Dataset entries

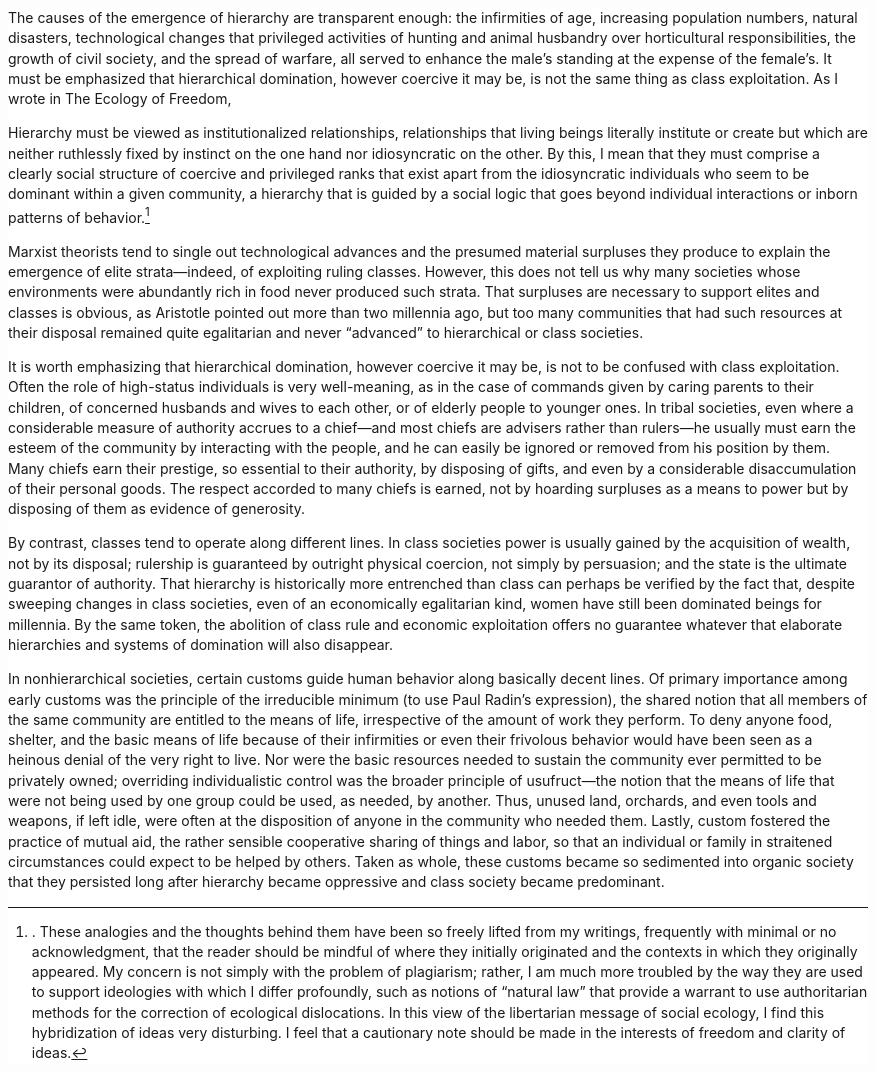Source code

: The causes of the emergence of hierarchy are transparent enough: the infirmities of age, increasing population numbers, natural disasters, technological changes that privileged activities of hunting and animal husbandry over horticultural responsibilities, the growth of civil society, and the spread of warfare, all served to enhance the male’s standing at the expense of the female’s. It must be emphasized that hierarchical domination, however coercive it may be, is not the same thing as class exploitation. As I wrote in The Ecology of Freedom,

Hierarchy must be viewed as institutionalized relationships, relationships that living beings literally institute or create but which are neither ruthlessly fixed by instinct on the one hand nor idiosyncratic on the other. By this, I mean that they must comprise a clearly social structure of coercive and privileged ranks that exist apart from the idiosyncratic individuals who seem to be dominant within a given community, a hierarchy that is guided by a social logic that goes beyond individual interactions or inborn patterns of behavior.[^5]

Marxist theorists tend to single out technological advances and the presumed material surpluses they produce to explain the emergence of elite strata—indeed, of exploiting ruling classes. However, this does not tell us why many societies whose environments were abundantly rich in food never produced such strata. That surpluses are necessary to support elites and classes is obvious, as Aristotle pointed out more than two millennia ago, but too many communities that had such resources at their disposal remained quite egalitarian and never “advanced” to hierarchical or class societies.

It is worth emphasizing that hierarchical domination, however coercive it may be, is not to be confused with class exploitation. Often the role of high-status individuals is very well-meaning, as in the case of commands given by caring parents to their children, of concerned husbands and wives to each other, or of elderly people to younger ones. In tribal societies, even where a considerable measure of authority accrues to a chief—and most chiefs are advisers rather than rulers—he usually must earn the esteem of the community by interacting with the people, and he can easily be ignored or removed from his position by them. Many chiefs earn their prestige, so essential to their authority, by disposing of gifts, and even by a considerable disaccumulation of their personal goods. The respect accorded to many chiefs is earned, not by hoarding surpluses as a means to power but by disposing of them as evidence of generosity.

By contrast, classes tend to operate along different lines. In class societies power is usually gained by the acquisition of wealth, not by its disposal; rulership is guaranteed by outright physical coercion, not simply by persuasion; and the state is the ultimate guarantor of authority. That hierarchy is historically more entrenched than class can perhaps be verified by the fact that, despite sweeping changes in class societies, even of an economically egalitarian kind, women have still been dominated beings for millennia. By the same token, the abolition of class rule and economic exploitation offers no guarantee whatever that elaborate hierarchies and systems of domination will also disappear.

In nonhierarchical societies, certain customs guide human behavior along basically decent lines. Of primary importance among early customs was the principle of the irreducible minimum (to use Paul Radin’s expression), the shared notion that all members of the same community are entitled to the means of life, irrespective of the amount of work they perform. To deny anyone food, shelter, and the basic means of life because of their infirmities or even their frivolous behavior would have been seen as a heinous denial of the very right to live. Nor were the basic resources needed to sustain the community ever permitted to be privately owned; overriding individualistic control was the broader principle of usufruct—the notion that the means of life that were not being used by one group could be used, as needed, by another. Thus, unused land, orchards, and even tools and weapons, if left idle, were often at the disposition of anyone in the community who needed them. Lastly, custom fostered the practice of mutual aid, the rather sensible cooperative sharing of things and labor, so that an individual or family in straitened circumstances could expect to be helped by others. Taken as whole, these customs became so sedimented into organic society that they persisted long after hierarchy became oppressive and class society became predominant.


[^1]: . G. P. Maximoff, ed., The Political Philosophy of Bakunin: Scientific Anarchism (Glencoe, NY: The Free Press, 1953), 358.
[^2]: . Let me emphasize the word ground and point out that I do not use the word source, which has been carelessly tagged onto my views. Ethics presupposes the presence of volition, the intellectual ability to conceptualize and the social ability to institutionalize communities, not merely to collect into a community. These capacities are uniquely ­human and deserve emphasis as such, all the more because certain ­environmentalists tend to ignore humanity’s uniqueness as a potentially rational and social animal in the sense that I use the word “social.” Nature does not have will in the human sense of the term, nor does it possess the power of conceptualization. The sense in which nature is a ground for ethics, not ethical as such, will be explored shortly.
[^3]: . G. W. F. Hegel, The Phenomonology of Mind, trans. J. B. Baillie (New York: Humanities Press, 1910), 79.
[^4]: . This is as good a place as any to point out that process-thinking of this kind is meaningless without empirical verification of our conclusions in the real world. But an empirical test of our ideas cannot be an ­attempt to test a fixed set of ideas with a fixed set of facts, as the acolytes of common sense and a crude pragmatism would have us believe. In truly dialectical thinking, an empirical test must explore whether a given process in its theoretical form explains a given process in real life. That the processes in thought must try to explain processes in reality is a basic notion of empirical verification that has eluded even many self-professed “dialecticians” and left them open to compelling criticisms by pragmatists and positivists.
[^5]: . These analogies and the thoughts behind them have been so freely lifted from my writings, frequently with minimal or no acknowledgment, that the reader should be mindful of where they initially originated and the contexts in which they originally appeared. My concern is not simply with the problem of plagiarism; rather, I am much more troubled by the way they are used to support ideologies with which I differ profoundly, such as notions of “natural law” that provide a warrant to use authoritarian methods for the correction of ecological dislocations. In this view of the libertarian message of ­social ecology, I find this hybridization of ideas very disturbing. I feel that a cautionary note should be made in the interests of freedom and clarity of ideas.
[^6]: . Karl Marx, The Grundrisse, trans. David McLellan (New York: Harper & Row, 1972), 94.
[^7]: . See particularly Post-Scarcity Anarchism, Ramparts Press: which has been reprinted by AK Press, and The Ecology of Freedom (Palo Alto: Cheshire Books, 1983, reprinted by AK Press). Readers may also care to consult Toward An Ecological Society, also published by AK Press.
[^8]: . Jules Michelet, History of the French Revolution (Chicago: University of Chicago Press, 1973), 444.
[^9]: . And I would emphasize that more than ever, today, we need a new movement for moral reawakening, not only for meeting human ­material needs—important as these are at all times. The great failing of contemporary “Leftist” movements, be they socialist or anarchist, is that a new society is conceived primarily as one that places supper on the table, with the ironic result that the conservative Right has gained the support of millions through moral appeals that give a sense of meaning to life in an increasingly meaningless society. I am thoroughly convinced that no new social movement will capture the imagination of people today without providing a sense of moral well-being, not only material well-being—indeed, of moral purpose, not only material improvement.
[^10]: . The transclass nature of municipal movements is clearly revealed in Manuel Castell’s brief analysis of the occupational background of arrested or deported Communards after the Paris Commune of 1871. It may be well to note that the Commune was universally regarded as a “working class” insurrection and “model” for a Marxist “proletarian dictatorship.” Historical material on the opposition which the nation-state encountered from cities can be found in Chapter Six of my book, From Urbanization to Cities (Chico, CA: AK Press, 2021). See Manuel Castell, The City and the Grassroots (Berkeley: University of California Press, 1983), 16–17.
[^11]: . Jean-Jacques Rousseau, The Social Contract (New York: E. P. Dutton & Co., 1950), 94.
[^12]: . Editor’s Note: The campism by some on the Left that has led to justi­fication more recently of Russia’s support for the Assad regime in Syria, which included the deliberate bombing of hospitals, schools, and civilians and a similar reluctance to criticize Putin’s invasion of Ukraine, also falls into this category of knee-jerk uncritical “solidarity” with anti-American regimes even when they are themselves a model of imperialism, empire-building, and flagrant opposition to movements for democracy.  
[^1]: . I am not saying that complexity necessarily yields subjectivity, merely that it is difficult to conceive of subjectivity without complexity, specifically the nervous system. Human beings, as active agents in changing their environments to suit their needs, could not have achieved their present level of control over their environments without their extraordinary complex brains and nervous systems—a ­remarkable example of the specialization of an organ system that had highly general functions.
[^2]: . Neil Evernden, The Natural Alien (Toronto: University of Toronto Press, 1986), 109.
[^3]: . Quoted in Alan Wolfe, “Up from Humanism,” American Prospect (Winter 1991): 125.
[^4]: . Paul Radin, The World of Primitive Man (New York: Grove Press, 1960), 211.
[^5]: . Murray Bookchin, The Ecology of Freedom (Oakland: AK Press, 2005), 94.
[^6]: . In its call for a collective effort to change society, social ecology has never eschewed the need for a radically new spirituality or mentality. As early as 1965, the first public statement to advance the ideas of social ecology concluded with the injunction: “The cast of mind that today organizes differences among human and other life-forms along hierarchical lines of ‘supremacy or ‘inferiority’ will give way to an outlook that deals with diversity in an ecological manner—that is, according to an ethics of complementarity.” Murray Bookchin, “Ecology and Revolutionary Thought,” originally published in the libertarian socialist periodical Comment (September 1965) and collected, together with all my major essays of the 1960s, in Post-Scarcity Anarchism (Berkeley: Ramparts Press, 1972; reprinted Oakland: AK Press, 2004). The expression “ethics of complementarity” is from my The Ecology of Freedom: The Emergence and Dissolution of Hierarchy.
[^7]: . Der Spiegel, September 16, 1991, 144–45.
[^8]: . I spelled out all these views in my 1964–65 essay “Ecology and Revolutionary Thought,” and they were assimilated over time by subsequent ecology movements. Many of the technological views advanced in my 1965 essay “Toward a Liberatory Technology” were also assimilated and renamed “appropriate technology,” a rather socially neutral expression in comparison with my original term “ecotechnology.” Both of these essays can be found in Post-Scarcity Anarchism.
[^9]: . See “The Forms of Freedom” in Post Scarcity-Anarchism; “The Legacy of Freedom” in The Ecology of Freedom; and “Patterns of Civic Freedom,” in From Urbanization to Cities: The Politics of Democratic Municipalism (Chico, CA: AK Press, 2021).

> **Task to complete**: Return every line of the data above that contains the word "Toward", matching case exactly.

> **Reply to the task**:
[^7]: . See particularly Post-Scarcity Anarchism, Ramparts Press: which has been reprinted by AK Press, and The Ecology of Freedom (Palo Alto: Cheshire Books, 1983, reprinted by AK Press). Readers may also care to consult Toward An Ecological Society, also published by AK Press.
[^8]: . I spelled out all these views in my 1964–65 essay “Ecology and Revolutionary Thought,” and they were assimilated over time by subsequent ecology movements. Many of the technological views advanced in my 1965 essay “Toward a Liberatory Technology” were also assimilated and renamed “appropriate technology,” a rather socially neutral expression in comparison with my original term “ecotechnology.” Both of these essays can be found in Post-Scarcity Anarchism.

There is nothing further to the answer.